La presenza di acqua allo stato liquido presuppone che le condizioni ambientali marziane per un periodo passato siano state molto diverse da quelle attuali: innanzitutto Marte doveva essere molto più caldo di adesso. Come avevo evidenziato in passato 2 la Zona Goldilocks del Sole attualmente si estende tra 0,8 e 1,2 U.A. dalla stella, mentre Marte orbita un po’ più in là, a  circa 1,52 U.A. Quindi su Marte avrebbe dovuto  essere presente un fenomeno naturale capace di innalzare la temperatura fin oltre i 273° kelvin, ossia di almeno 50 gradi centigradi rispetto alla radiazione solare attuale 3 e almeno 70° a quella presente durante il Periodo Noachiano. Un meccanismo naturale capace di innalzare così le temperature esiste eccome: è l’Effetto Serra 4. Alcuni gas hanno la capacità di trattenere il calore più di altri tanto da sconvolgere l’equilibro termico naturale 5.

Il Monte Olimpo, il più grande vulcano conosciuto del Sistema Solare.

Il Monte Olimpo, il più grande vulcano conosciuto del Sistema Solare.

Senza dubbio questi tre gas combinati insieme hanno prodotto sul primitivo Marte un massiccio effetto serra che ha innalzato le temperature quel tanto che era sufficiente a mantenere l’acqua liquida. Sicuramente un ruolo importante l’ha avuto la crosta marziana che nel momento in cui si è solidificata ha ceduto la parte di acqua e anidride carbonica che tratteneva dando origine a una primitiva atmosfera. Nuovi studi sull’ipotetica composizione chimica e le condizioni fisiche dell’interno marziano 6 suggeriscono che particolari condizioni del mantello fuso del pianeta possono essere state responsabili attraverso gli imponenti vulcani del pianeta del rilascio di quantità significative di metano – che sappiamo essere uno dei più potenti gas serra – nella sua atmosfera. Finché è durata l’attività vulcanica marziana quindi Marte ha goduto dei benefici di un potente effetto serra che ha reso la sottile atmosfera marziana – non dimentichiamoci che Marte è grande la metà della Terra e nove volte meno pesante – abbastanza densa e calda.

Come suggerisce anche la sua densità 7, Marte è il meno denso dei pianeti rocciosi e nonostante tutto la percentuale di ferro contenuta nel suo mantello è insolitamente alta rispetto agli altri pianeti interni.
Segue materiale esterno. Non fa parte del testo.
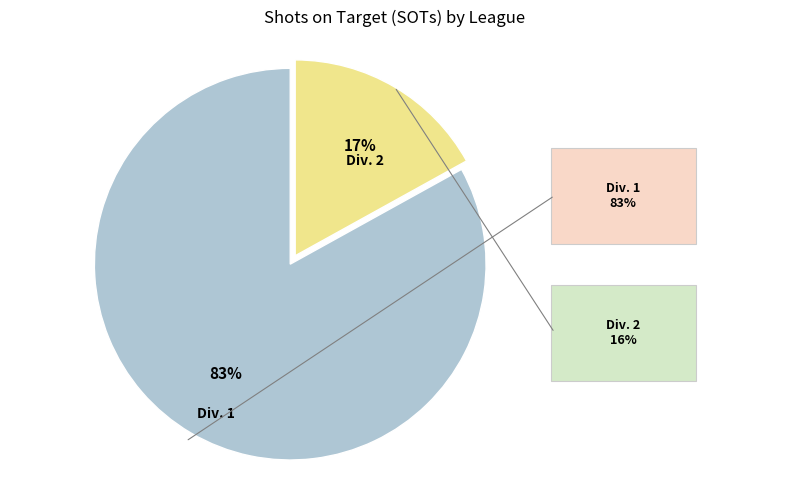

To the nearest percent, what is the average slice percentage?

50%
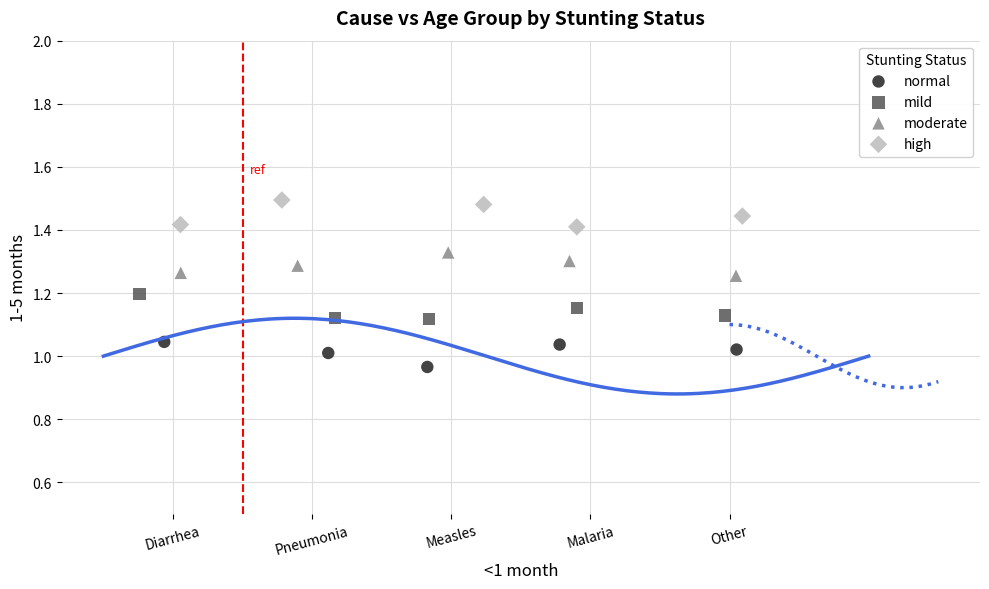

Which series reaches the maximum Y coordinate?

high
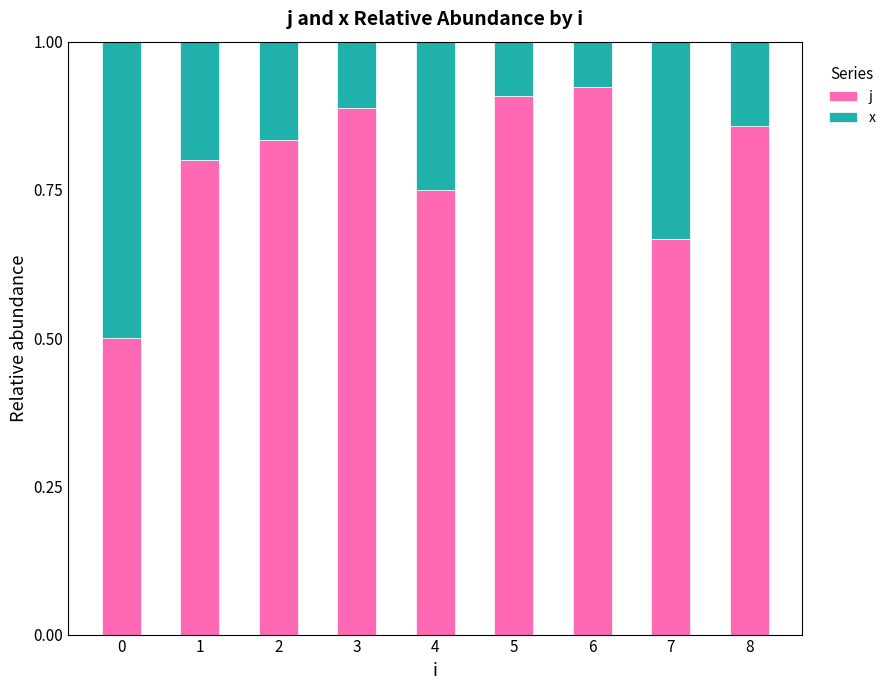

What is the lowest value of the j series?

0.5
Questo indica che la differenziazione chimica nota anche come Catastrofe del Ferro non si è mai conclusa per il Pianeta Rosso. Complice le ridotte dimensioni, un’atmosfera più sottile, e probabilmente,  meno elementi radioattivi pesanti come il torio (Th) e l’uranio (U) ereditati dalla nebulosa primordiale – che sulla Terra mantengono fluido il mantello e il nucleo – l’interno del pianeta si è raffreddato troppo presto, non si è sviluppato un nucleo fluido rotante capace di produrre un campo magnetico planetario importante in grado di proteggere l’atmosfera dall’azione ablativa del vento solare e dei raggi cosmici, si è interrotta l’attività vulcanica che alimentava l’atmosfera di metano.

Se Marte ha ospitato le condizioni a contorno necessarie allo sviluppo della vita, probabilmente queste si sono affacciate troppo presto e per troppo poco tempo nella storia marziana per essere significative.


Altri  riferimenti:
NASA rover studies geology of Mars’s crater, Physics Today, 3 aprile 2013.
Martian interior inside Mars, Esa Mars Express 7 gennaio 2007.